----- Given records

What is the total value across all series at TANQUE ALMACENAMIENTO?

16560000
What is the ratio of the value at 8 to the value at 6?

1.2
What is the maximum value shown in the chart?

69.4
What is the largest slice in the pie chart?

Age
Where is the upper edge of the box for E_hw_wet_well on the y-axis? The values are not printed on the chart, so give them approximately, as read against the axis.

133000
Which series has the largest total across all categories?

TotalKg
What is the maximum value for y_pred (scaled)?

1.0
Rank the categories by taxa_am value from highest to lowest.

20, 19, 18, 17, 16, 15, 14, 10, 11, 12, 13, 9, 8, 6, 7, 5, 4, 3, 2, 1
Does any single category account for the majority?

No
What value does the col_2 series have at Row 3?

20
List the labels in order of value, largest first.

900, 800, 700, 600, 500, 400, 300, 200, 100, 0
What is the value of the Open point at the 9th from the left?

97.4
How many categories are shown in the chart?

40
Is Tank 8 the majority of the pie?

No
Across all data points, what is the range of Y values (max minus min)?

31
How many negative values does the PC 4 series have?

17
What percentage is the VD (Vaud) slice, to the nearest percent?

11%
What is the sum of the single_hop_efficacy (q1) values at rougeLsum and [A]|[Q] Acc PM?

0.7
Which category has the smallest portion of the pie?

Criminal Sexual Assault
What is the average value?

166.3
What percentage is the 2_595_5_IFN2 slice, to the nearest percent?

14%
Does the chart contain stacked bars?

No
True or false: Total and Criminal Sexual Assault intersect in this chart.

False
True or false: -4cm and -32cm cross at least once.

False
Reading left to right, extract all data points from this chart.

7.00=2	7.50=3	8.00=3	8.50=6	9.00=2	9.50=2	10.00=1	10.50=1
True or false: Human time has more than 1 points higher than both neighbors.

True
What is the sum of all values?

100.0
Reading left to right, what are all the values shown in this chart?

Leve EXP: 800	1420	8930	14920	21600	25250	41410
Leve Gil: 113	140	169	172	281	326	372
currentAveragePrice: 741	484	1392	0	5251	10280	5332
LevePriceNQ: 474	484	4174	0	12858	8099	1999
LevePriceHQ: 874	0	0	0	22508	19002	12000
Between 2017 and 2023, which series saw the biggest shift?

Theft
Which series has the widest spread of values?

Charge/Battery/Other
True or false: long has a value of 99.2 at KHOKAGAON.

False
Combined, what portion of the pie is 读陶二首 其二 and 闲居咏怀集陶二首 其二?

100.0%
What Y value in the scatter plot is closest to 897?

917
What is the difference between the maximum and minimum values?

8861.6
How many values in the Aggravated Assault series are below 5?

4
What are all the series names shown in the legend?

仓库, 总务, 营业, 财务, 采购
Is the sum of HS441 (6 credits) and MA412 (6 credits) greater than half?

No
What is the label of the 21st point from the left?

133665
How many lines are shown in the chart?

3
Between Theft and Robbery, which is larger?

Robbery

----------

Return every line above in which the word "True" appears.

### Output of the exercise
True or false: Total and Criminal Sexual Assault intersect in this chart.
True or false: -4cm and -32cm cross at least once.
True or false: Human time has more than 1 points higher than both neighbors.
True
True or false: long has a value of 99.2 at KHOKAGAON.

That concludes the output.